--- AIM OF THE EXERCISE ---
Nothing is needed except the lines below that run from the one with "Page size: 1500x1125." through the one with "Identify the document", repeated exactly.

[[ DATA SUPPLIED, beginning ]]

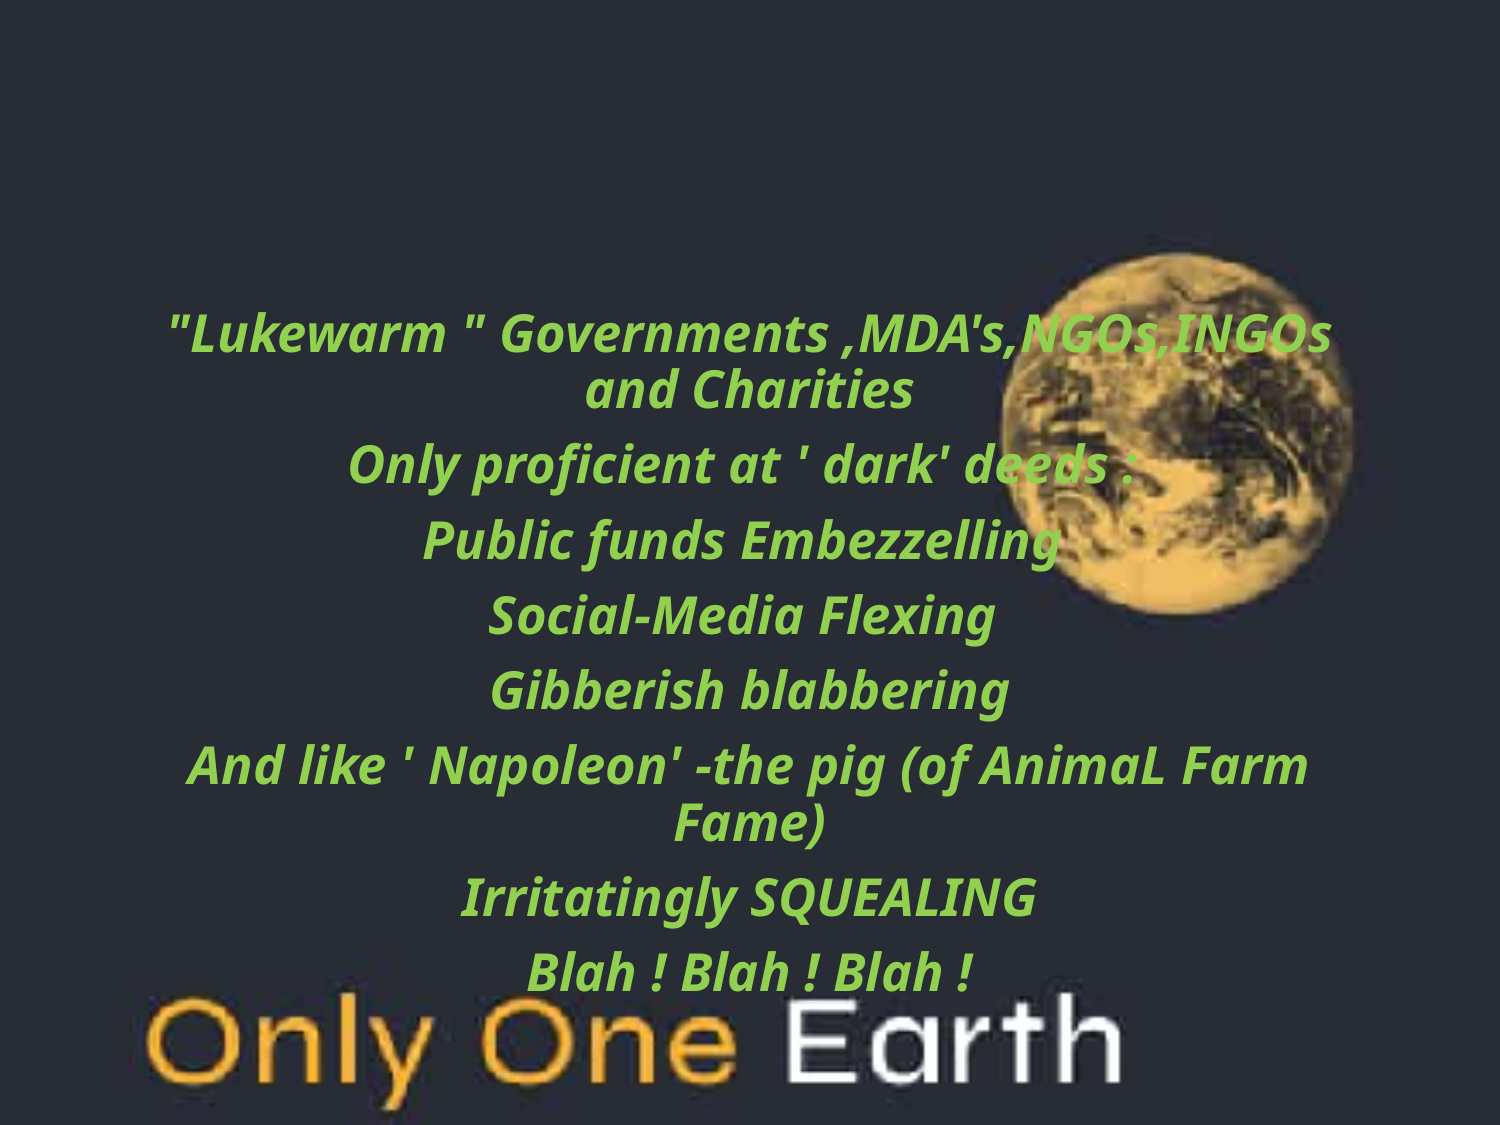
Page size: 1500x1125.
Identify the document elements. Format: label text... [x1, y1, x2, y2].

[[ DATA SUPPLIED, end ]]
[[ DATA SUPPLIED, beginning ]]

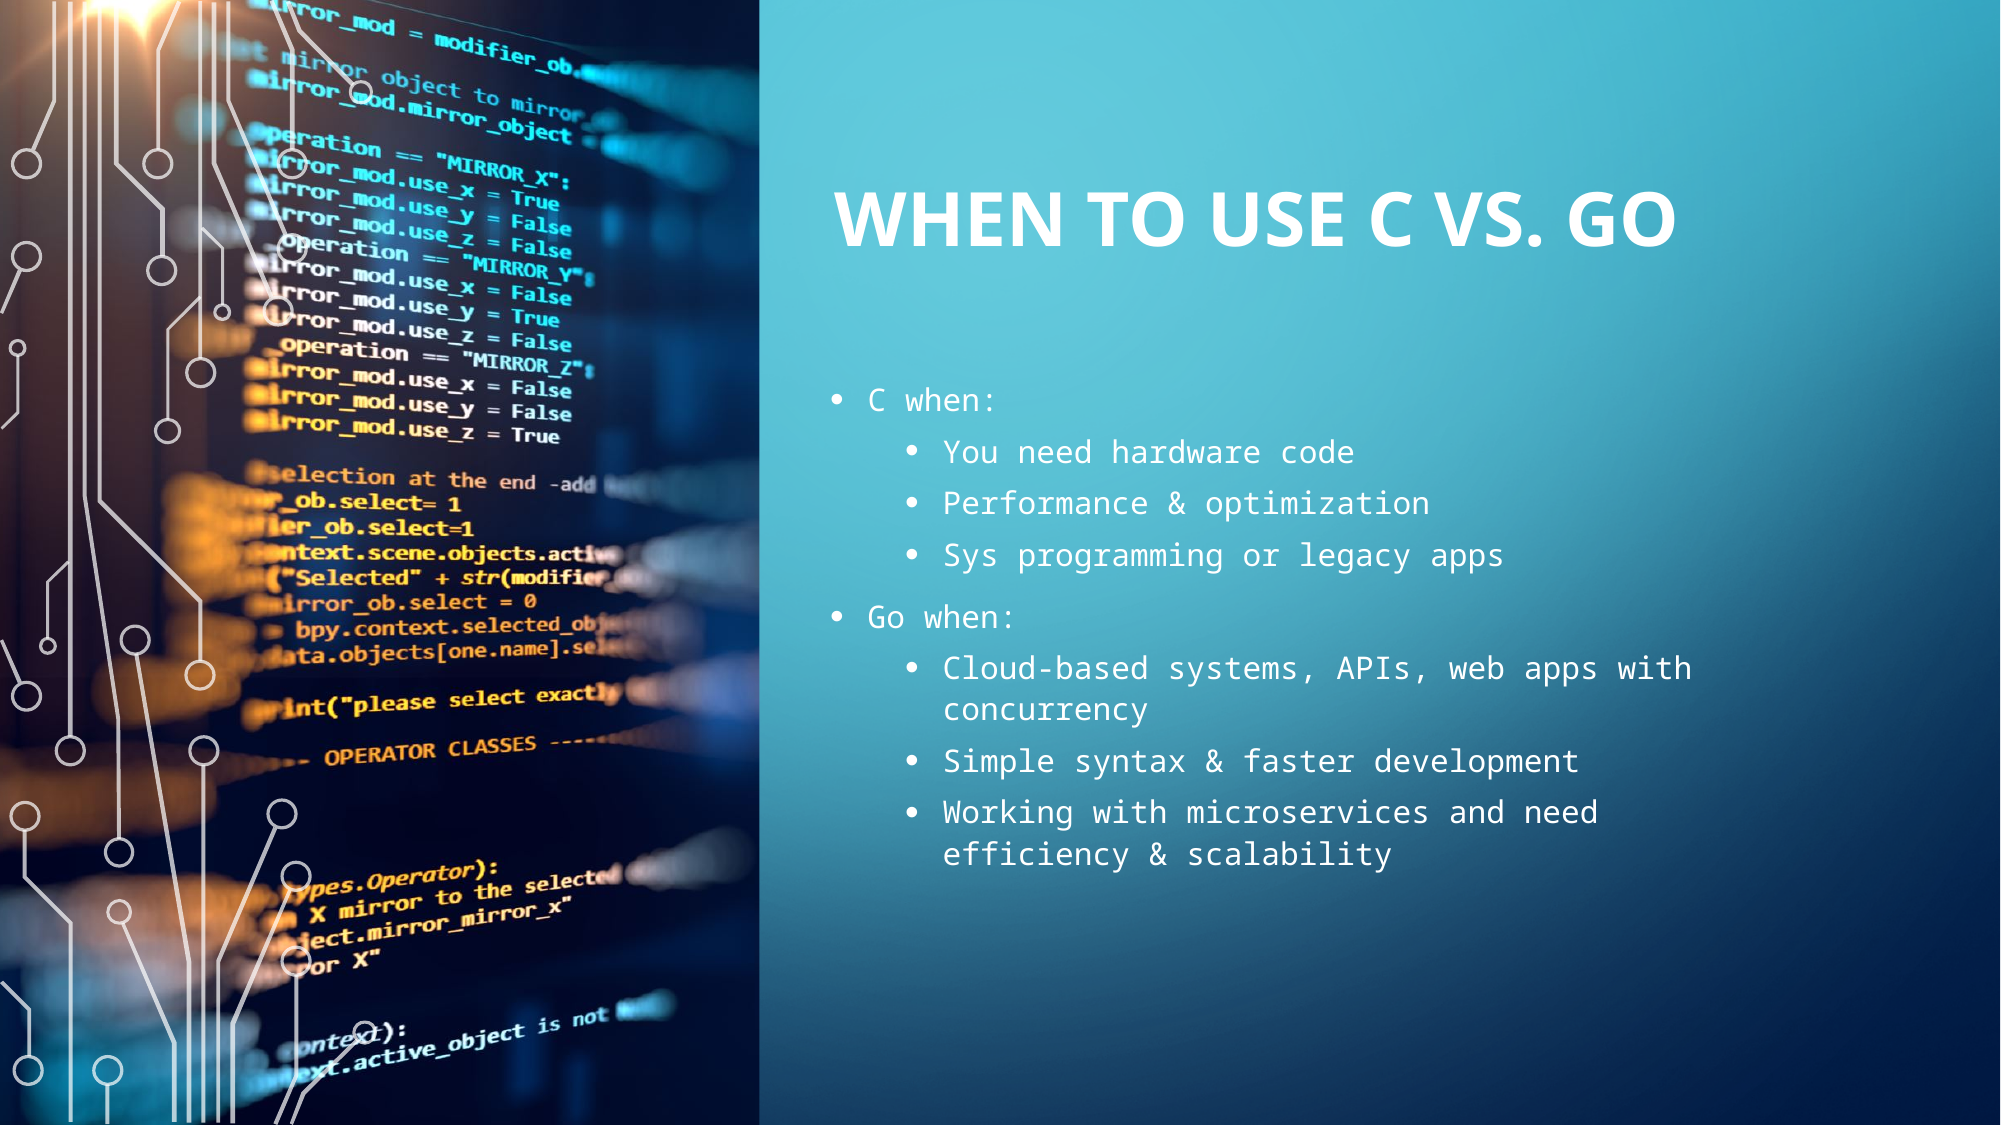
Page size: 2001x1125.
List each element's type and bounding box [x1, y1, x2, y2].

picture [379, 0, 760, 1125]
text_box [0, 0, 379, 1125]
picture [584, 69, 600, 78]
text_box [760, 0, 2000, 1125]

[[ DATA SUPPLIED, end ]]

--- RESULT OF THE TASK ---
Page size: 1500x1125.
Identify the document elements. Format: label text... [x1, y1, x2, y2].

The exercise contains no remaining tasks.